:: Material supplied ::

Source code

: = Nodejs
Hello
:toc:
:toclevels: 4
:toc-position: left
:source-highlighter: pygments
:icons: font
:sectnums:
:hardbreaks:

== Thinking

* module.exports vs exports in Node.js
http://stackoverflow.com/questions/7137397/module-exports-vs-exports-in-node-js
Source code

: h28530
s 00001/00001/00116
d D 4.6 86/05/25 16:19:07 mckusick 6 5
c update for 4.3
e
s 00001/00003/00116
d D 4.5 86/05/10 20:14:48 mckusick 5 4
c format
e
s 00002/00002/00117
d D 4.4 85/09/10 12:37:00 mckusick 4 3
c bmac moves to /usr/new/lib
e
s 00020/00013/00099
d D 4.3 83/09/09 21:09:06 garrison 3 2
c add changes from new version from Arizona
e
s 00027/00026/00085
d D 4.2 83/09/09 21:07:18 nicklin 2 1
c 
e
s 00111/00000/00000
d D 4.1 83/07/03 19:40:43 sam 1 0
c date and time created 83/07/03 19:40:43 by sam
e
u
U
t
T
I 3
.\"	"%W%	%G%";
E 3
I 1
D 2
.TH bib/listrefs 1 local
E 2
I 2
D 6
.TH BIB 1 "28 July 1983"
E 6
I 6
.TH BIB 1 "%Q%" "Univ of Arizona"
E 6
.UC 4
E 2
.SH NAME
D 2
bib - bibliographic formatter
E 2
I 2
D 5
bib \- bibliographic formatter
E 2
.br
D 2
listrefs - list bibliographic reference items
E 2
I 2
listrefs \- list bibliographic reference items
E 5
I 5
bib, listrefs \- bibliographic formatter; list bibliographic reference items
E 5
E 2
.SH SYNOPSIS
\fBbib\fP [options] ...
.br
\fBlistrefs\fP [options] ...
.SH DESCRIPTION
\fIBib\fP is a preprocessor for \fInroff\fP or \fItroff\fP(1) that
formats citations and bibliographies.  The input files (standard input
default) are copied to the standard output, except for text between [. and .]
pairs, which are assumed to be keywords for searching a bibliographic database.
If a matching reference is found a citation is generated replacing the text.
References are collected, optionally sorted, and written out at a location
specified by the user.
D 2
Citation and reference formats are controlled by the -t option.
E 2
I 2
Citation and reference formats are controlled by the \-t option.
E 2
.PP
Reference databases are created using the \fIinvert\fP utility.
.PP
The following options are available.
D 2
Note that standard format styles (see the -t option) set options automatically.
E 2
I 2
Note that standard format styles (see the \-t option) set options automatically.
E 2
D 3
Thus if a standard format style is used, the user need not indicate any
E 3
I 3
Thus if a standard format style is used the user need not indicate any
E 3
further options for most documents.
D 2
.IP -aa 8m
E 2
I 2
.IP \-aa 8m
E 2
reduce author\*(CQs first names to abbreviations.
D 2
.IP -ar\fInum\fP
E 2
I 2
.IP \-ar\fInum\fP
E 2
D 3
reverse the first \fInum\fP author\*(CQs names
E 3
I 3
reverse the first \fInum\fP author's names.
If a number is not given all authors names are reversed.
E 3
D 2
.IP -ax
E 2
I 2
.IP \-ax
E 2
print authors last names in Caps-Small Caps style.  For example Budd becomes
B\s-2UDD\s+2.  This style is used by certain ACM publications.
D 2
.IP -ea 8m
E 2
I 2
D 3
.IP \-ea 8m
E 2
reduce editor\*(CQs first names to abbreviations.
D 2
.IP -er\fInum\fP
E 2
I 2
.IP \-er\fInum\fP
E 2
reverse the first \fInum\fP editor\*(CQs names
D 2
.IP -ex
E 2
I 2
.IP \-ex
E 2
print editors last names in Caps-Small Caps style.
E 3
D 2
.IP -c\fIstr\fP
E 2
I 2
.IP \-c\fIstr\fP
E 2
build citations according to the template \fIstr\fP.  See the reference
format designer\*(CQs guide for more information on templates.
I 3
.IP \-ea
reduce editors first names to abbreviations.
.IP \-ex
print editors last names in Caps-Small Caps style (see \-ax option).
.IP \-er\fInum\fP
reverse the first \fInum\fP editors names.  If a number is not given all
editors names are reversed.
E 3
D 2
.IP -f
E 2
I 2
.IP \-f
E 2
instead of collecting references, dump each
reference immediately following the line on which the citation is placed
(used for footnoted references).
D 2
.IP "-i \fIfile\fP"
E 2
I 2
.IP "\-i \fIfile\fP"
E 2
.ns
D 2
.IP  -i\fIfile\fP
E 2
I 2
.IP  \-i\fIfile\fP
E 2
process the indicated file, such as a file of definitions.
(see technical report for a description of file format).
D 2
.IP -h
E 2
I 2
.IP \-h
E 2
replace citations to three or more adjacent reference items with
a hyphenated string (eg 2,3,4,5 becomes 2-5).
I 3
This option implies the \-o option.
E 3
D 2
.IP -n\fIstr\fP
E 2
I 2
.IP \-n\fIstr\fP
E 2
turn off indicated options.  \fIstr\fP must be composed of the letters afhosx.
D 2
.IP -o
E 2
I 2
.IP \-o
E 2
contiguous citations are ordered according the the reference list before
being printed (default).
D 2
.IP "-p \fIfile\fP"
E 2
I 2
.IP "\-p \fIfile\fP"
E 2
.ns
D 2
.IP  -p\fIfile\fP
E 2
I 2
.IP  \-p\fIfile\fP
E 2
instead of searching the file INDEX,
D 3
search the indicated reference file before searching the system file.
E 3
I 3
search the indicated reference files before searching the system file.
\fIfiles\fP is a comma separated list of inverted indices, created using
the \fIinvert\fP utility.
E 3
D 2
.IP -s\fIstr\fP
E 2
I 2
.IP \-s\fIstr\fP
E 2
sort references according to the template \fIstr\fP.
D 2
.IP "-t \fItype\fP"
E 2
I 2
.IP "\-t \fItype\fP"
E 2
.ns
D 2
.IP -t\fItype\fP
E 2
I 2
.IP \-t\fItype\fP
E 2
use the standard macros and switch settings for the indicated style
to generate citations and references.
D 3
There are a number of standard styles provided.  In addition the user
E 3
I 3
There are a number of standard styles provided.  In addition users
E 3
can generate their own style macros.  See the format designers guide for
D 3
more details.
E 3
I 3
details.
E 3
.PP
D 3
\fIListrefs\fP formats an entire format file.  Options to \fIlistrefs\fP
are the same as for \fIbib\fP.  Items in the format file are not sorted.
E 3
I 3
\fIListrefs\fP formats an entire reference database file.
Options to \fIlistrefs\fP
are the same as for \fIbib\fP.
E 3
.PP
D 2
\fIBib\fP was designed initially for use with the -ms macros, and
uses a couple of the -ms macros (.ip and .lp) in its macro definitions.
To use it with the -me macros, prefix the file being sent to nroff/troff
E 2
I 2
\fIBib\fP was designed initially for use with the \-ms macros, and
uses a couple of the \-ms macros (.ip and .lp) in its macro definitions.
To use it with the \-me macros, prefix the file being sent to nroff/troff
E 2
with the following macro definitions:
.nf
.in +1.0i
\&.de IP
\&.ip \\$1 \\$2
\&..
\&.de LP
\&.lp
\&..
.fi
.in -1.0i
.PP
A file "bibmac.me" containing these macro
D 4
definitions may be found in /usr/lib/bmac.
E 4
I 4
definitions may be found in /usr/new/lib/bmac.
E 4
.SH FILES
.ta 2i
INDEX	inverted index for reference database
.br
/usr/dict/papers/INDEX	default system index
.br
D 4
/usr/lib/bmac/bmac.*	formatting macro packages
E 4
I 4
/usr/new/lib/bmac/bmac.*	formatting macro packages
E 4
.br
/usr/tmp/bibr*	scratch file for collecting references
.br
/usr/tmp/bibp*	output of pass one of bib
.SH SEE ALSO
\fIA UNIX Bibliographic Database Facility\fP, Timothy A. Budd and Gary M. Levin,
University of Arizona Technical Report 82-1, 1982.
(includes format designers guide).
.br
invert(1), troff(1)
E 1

:::

# [Task item]
Across the whole listing above, report each line that includes "initially".

# [Solved exercise]
\fIBib\fP was designed initially for use with the -ms macros, and
\fIBib\fP was designed initially for use with the \-ms macros, and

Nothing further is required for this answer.